ROSEBURG, Ore. » About 1,000 friends, family members and strangers gathered Thursday to remember Kaneohe Marine Cpl. James Lee Moore, killed last week in a helicopter crash in Iraq. It would have been his 25th birthday.

Gov. Ted Kulongoski told mourners that all Oregonians grieved the loss of Moore, the first Douglas County resident killed in the war.

American and Marine Corps flags flanked the casket at the Douglas County Fairgrounds.

The 1999 Roseburg High School graduate was killed along with 29 other Marines and a Pearl Harbor Navy corpsman when their helicopter crashed in bad weather while they were being flown to provide security for last Sunday's elections.

Moore, along with 25 other Marines killed in the accident, had been based at Marine Corps Base Hawaii at Kaneohe Bay. He had been in Iraq since July.

Kulongoski, a former Marine who has attended memorial services for every Oregon soldier killed in the war, read the names of nine other Oregon Marines killed in action.
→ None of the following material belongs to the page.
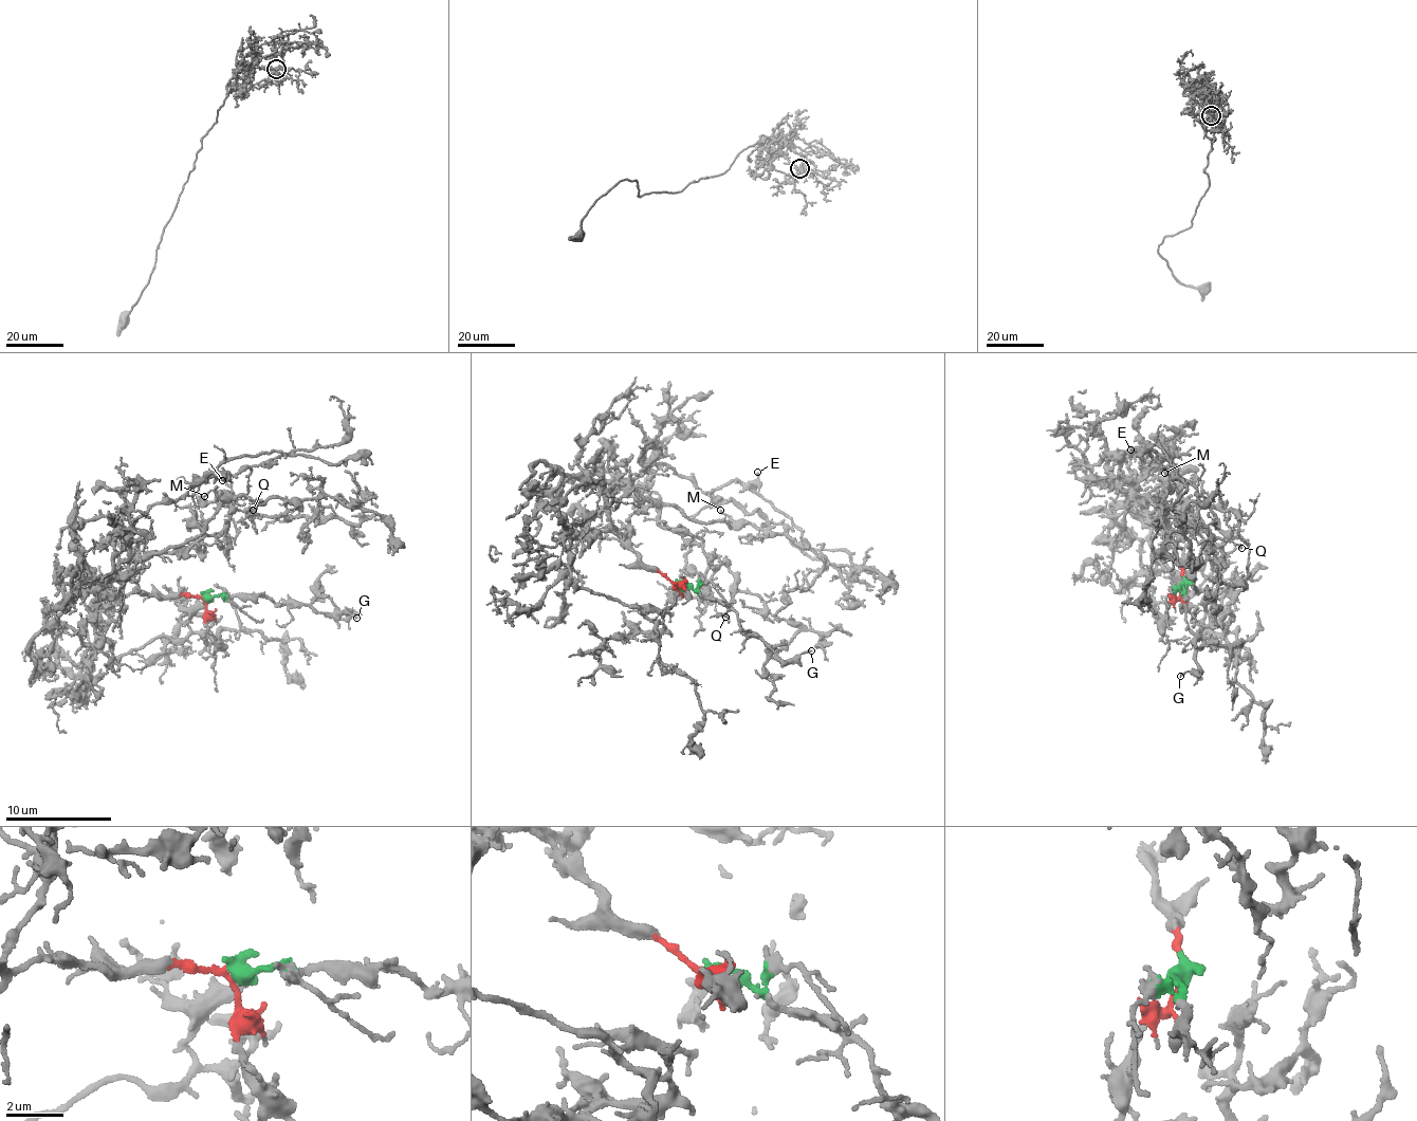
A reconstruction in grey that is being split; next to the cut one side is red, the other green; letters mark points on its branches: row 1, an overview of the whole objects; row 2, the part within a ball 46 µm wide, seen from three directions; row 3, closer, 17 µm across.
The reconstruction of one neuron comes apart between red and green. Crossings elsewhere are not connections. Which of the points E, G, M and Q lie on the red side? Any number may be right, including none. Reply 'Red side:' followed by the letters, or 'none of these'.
Red side: E, M, Q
He praised Moore for enlisting following the Sept. 11, 2001, attacks and called those serving in Iraq and Afghanistan "Oregon's best."

"Our hearts break with you and our prayers go with you. I promise we will never forget what James Moore meant to you," Kulongoski said.

Karen Goirigolzarri, Roseburg High School principal, moderated the service and drew a laugh when she said she remembered seeing Moore in the office "quite a bit."

She described him as hard-working, independent and a person who believed in doing the right thing.

"After 9/11 that compassion for helping his family expanded to the nation," Goirigolzarri said.

Soldiers outside the hall gave a 21-gun salute.

"It's nice to see the support the community has given this family," said Brig. Gen. Raymond Byrne, acting adjutant general of the Oregon National Guard.

A portion of Moore's cremated remains was to be placed next to his grandfather, Jesse "Alvin" Moore, with the rest spread on a hillside in Douglas County.

Kulongoski quoted from former President Abraham Lincoln, who wrote a letter to Lydia Bixby, a Boston woman who lost five sons in the Civil War. "I pray that our heavenly father may assuage the anguish of your bereavement and leave you only the cherished memory of the loved and the lost," he read.